[Opening Provided records section]
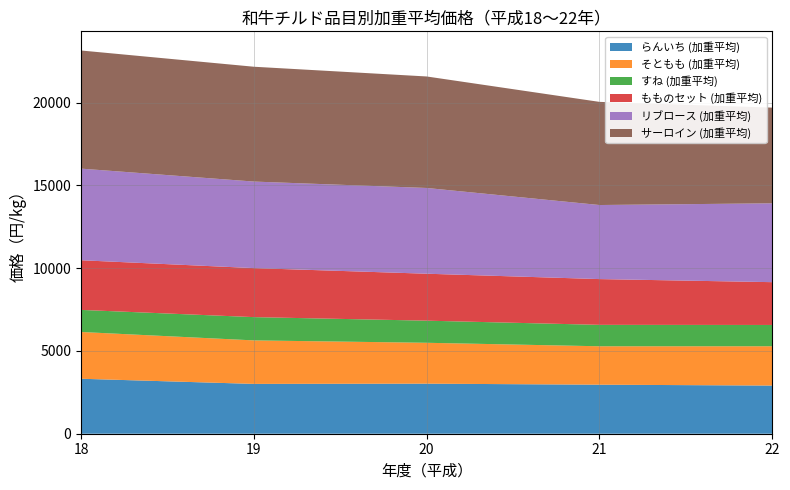

Reading left to right, extract all data points from this chart.

らんいち (加重平均): 18=3321	19=3010	20=3024	21=2962	22=2909
そともも (加重平均): 18=2825	19=2628	20=2470	21=2321	22=2375
すね (加重平均): 18=1334	19=1406	20=1336	21=1294	22=1286
もものセット (加重平均): 18=3000	19=2961	20=2836	21=2765	22=2586
リブロース (加重平均): 18=5534	19=5228	20=5180	21=4474	22=4763
サーロイン (加重平均): 18=7137	19=6937	20=6736	21=6231	22=5781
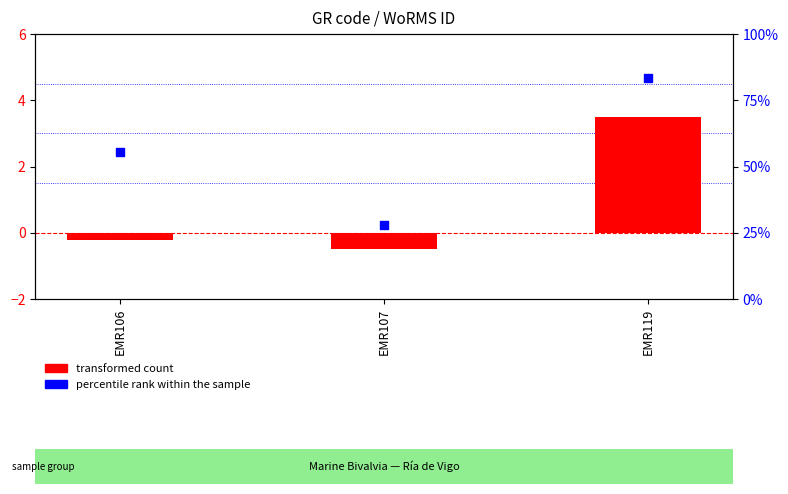

At how many categories does at least one series exceed 0?

3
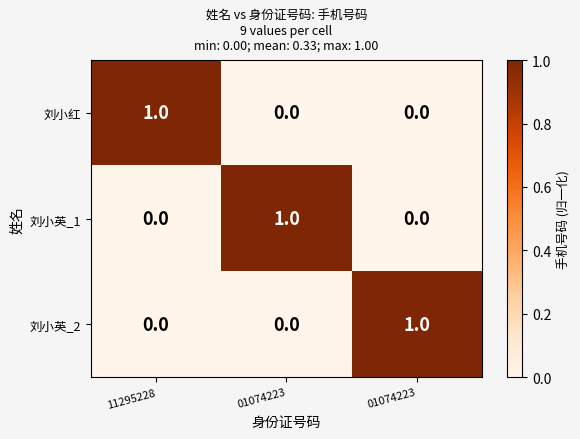

Which series has the largest total across all categories?

刘小红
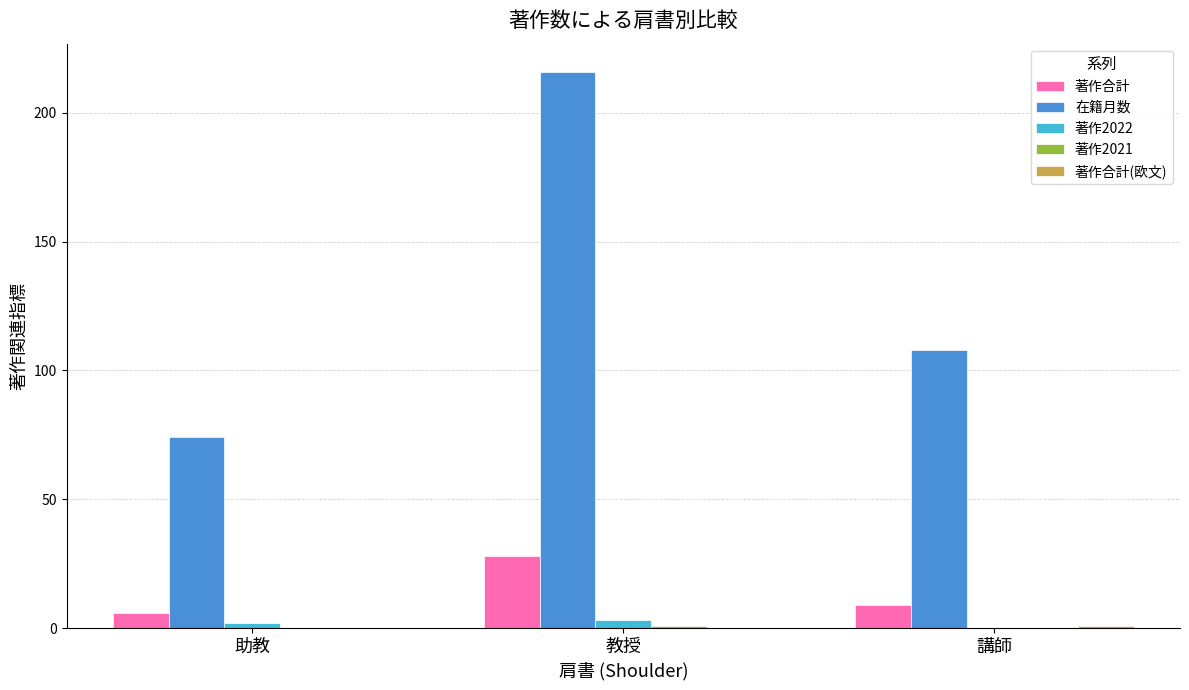

The value of 在籍月数 at 教授 is 216. True or false?

True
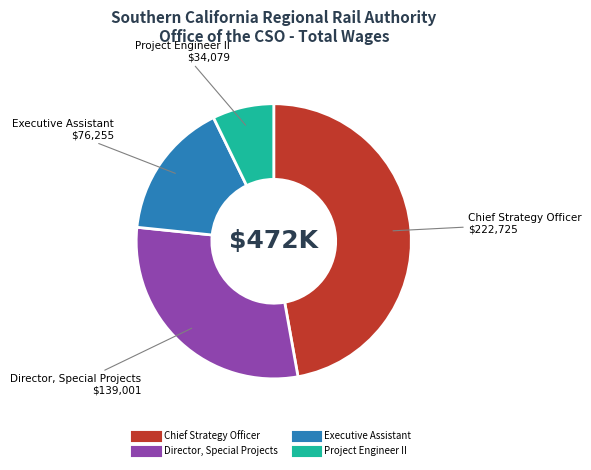

The Director, Special Projects slice represents 29% of the pie. True or false?

True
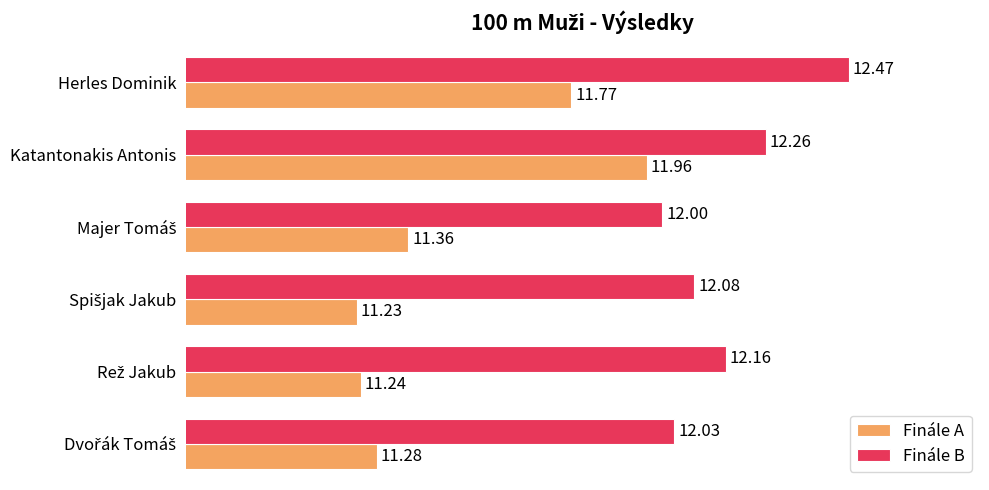

Which series has the largest total across all categories?

Finále B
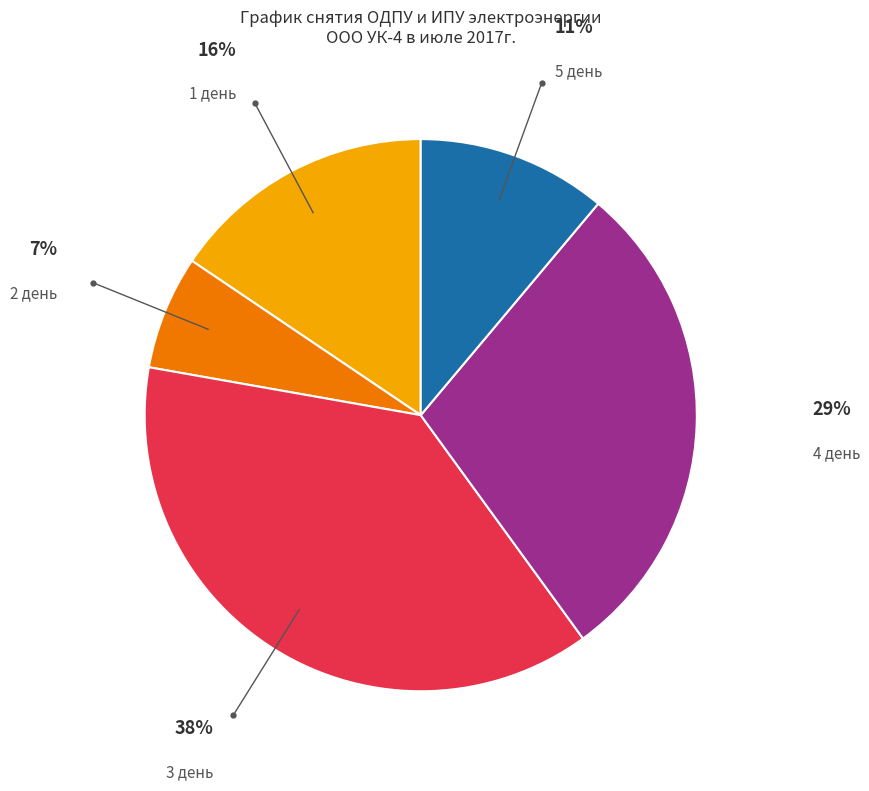

Is there any slice that represents more than half of the pie?

No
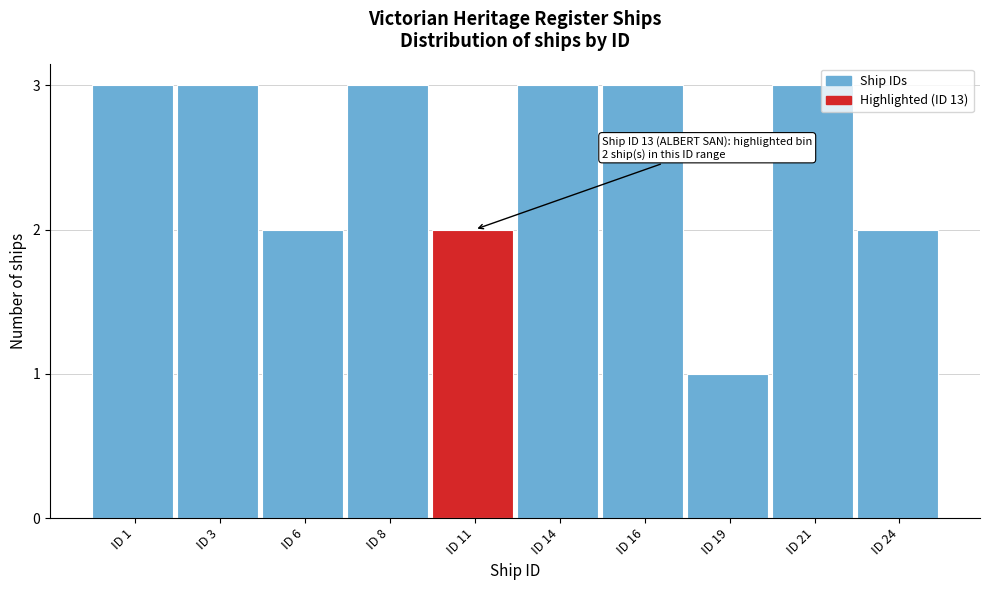

Reading left to right, what are all the values shown in this chart?

ID 1=3	ID 3=3	ID 6=2	ID 8=3	ID 11=2	ID 14=3	ID 16=3	ID 19=1	ID 21=3	ID 24=2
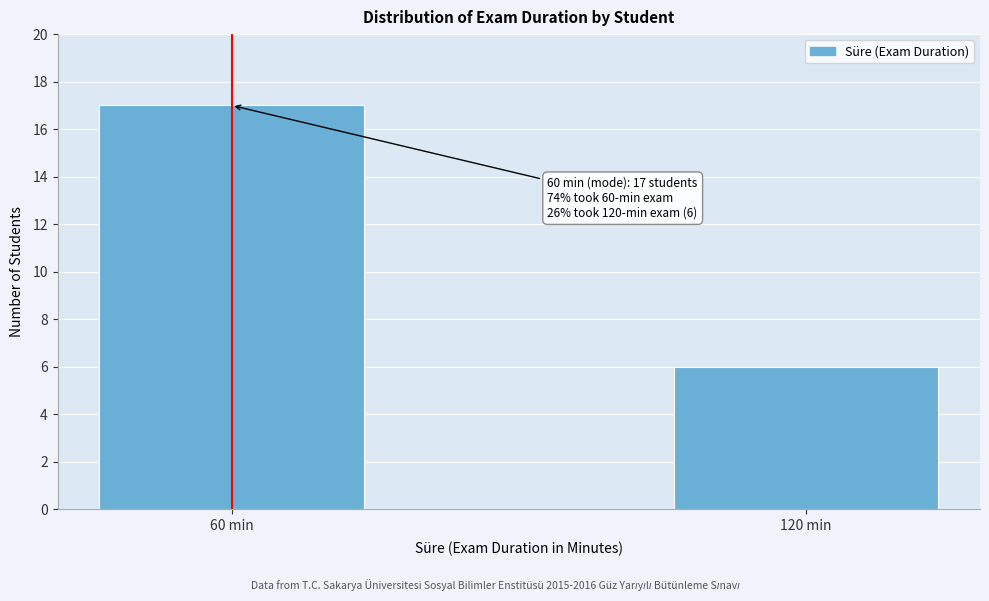

Reading left to right, what are all the values shown in this chart?

17	6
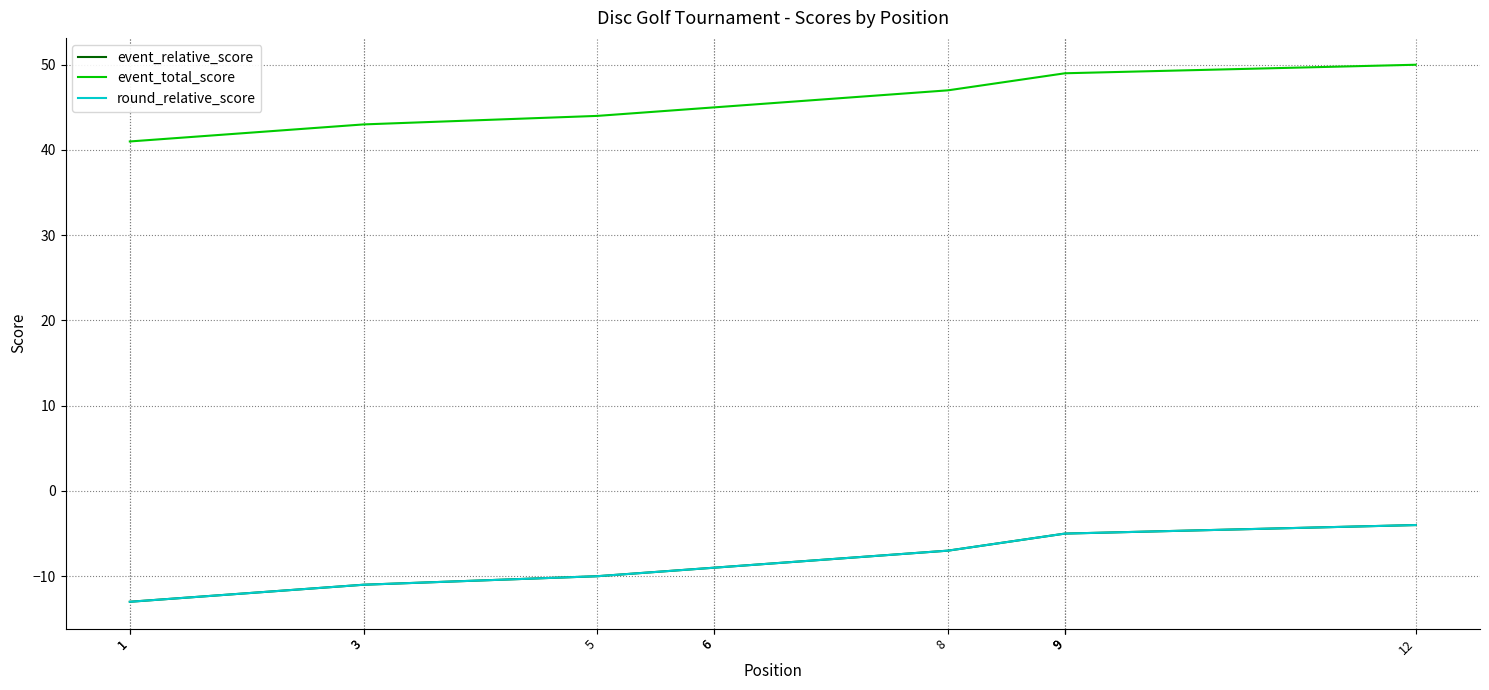

What is the spread (max minus min) of values at 3?

54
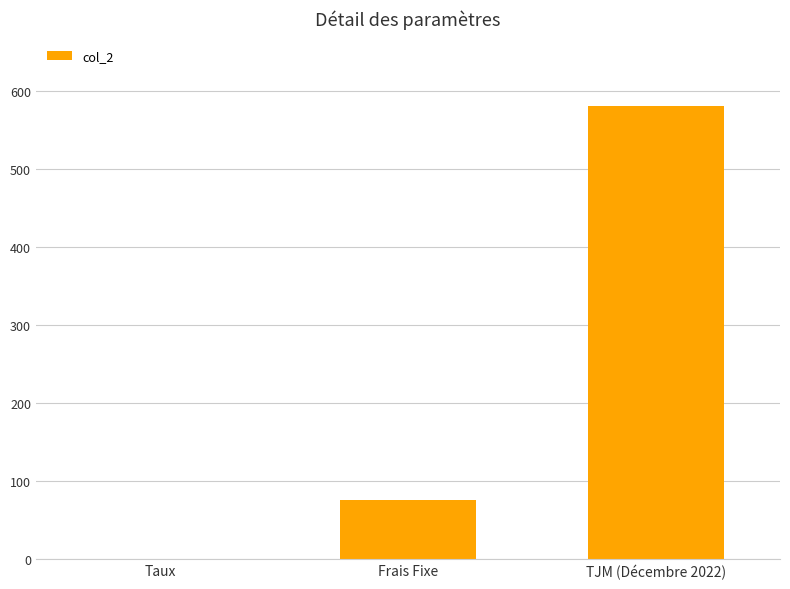

What is the sum of all values?

655.1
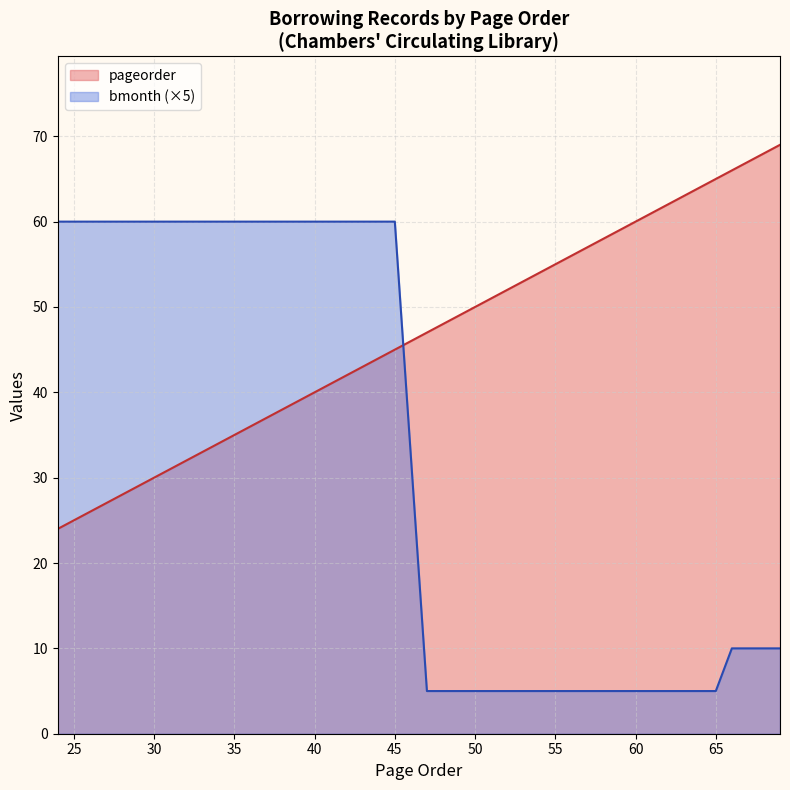

What is the smallest value displayed?

5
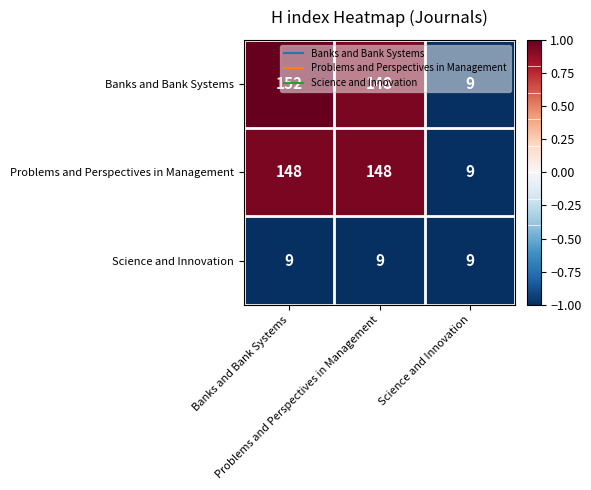

What is the minimum value shown in the chart?

9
[Closing Provided records section]
*Work request*.
Copy out all of the data above word for word, leaving out the pictures.

*Finished exercise*.
Reading left to right, extract all data points from this chart.

らんいち (加重平均): 18=3321	19=3010	20=3024	21=2962	22=2909
そともも (加重平均): 18=2825	19=2628	20=2470	21=2321	22=2375
すね (加重平均): 18=1334	19=1406	20=1336	21=1294	22=1286
もものセット (加重平均): 18=3000	19=2961	20=2836	21=2765	22=2586
リブロース (加重平均): 18=5534	19=5228	20=5180	21=4474	22=4763
サーロイン (加重平均): 18=7137	19=6937	20=6736	21=6231	22=5781

At how many categories does at least one series exceed 0?

3

Which series has the largest total across all categories?

刘小红

The value of 在籍月数 at 教授 is 216. True or false?

True

The Director, Special Projects slice represents 29% of the pie. True or false?

True

Which series has the largest total across all categories?

Finále B

Is there any slice that represents more than half of the pie?

No

Reading left to right, what are all the values shown in this chart?

ID 1=3	ID 3=3	ID 6=2	ID 8=3	ID 11=2	ID 14=3	ID 16=3	ID 19=1	ID 21=3	ID 24=2

Reading left to right, what are all the values shown in this chart?

17	6

What is the spread (max minus min) of values at 3?

54

What is the sum of all values?

655.1

What is the smallest value displayed?

5

What is the minimum value shown in the chart?

9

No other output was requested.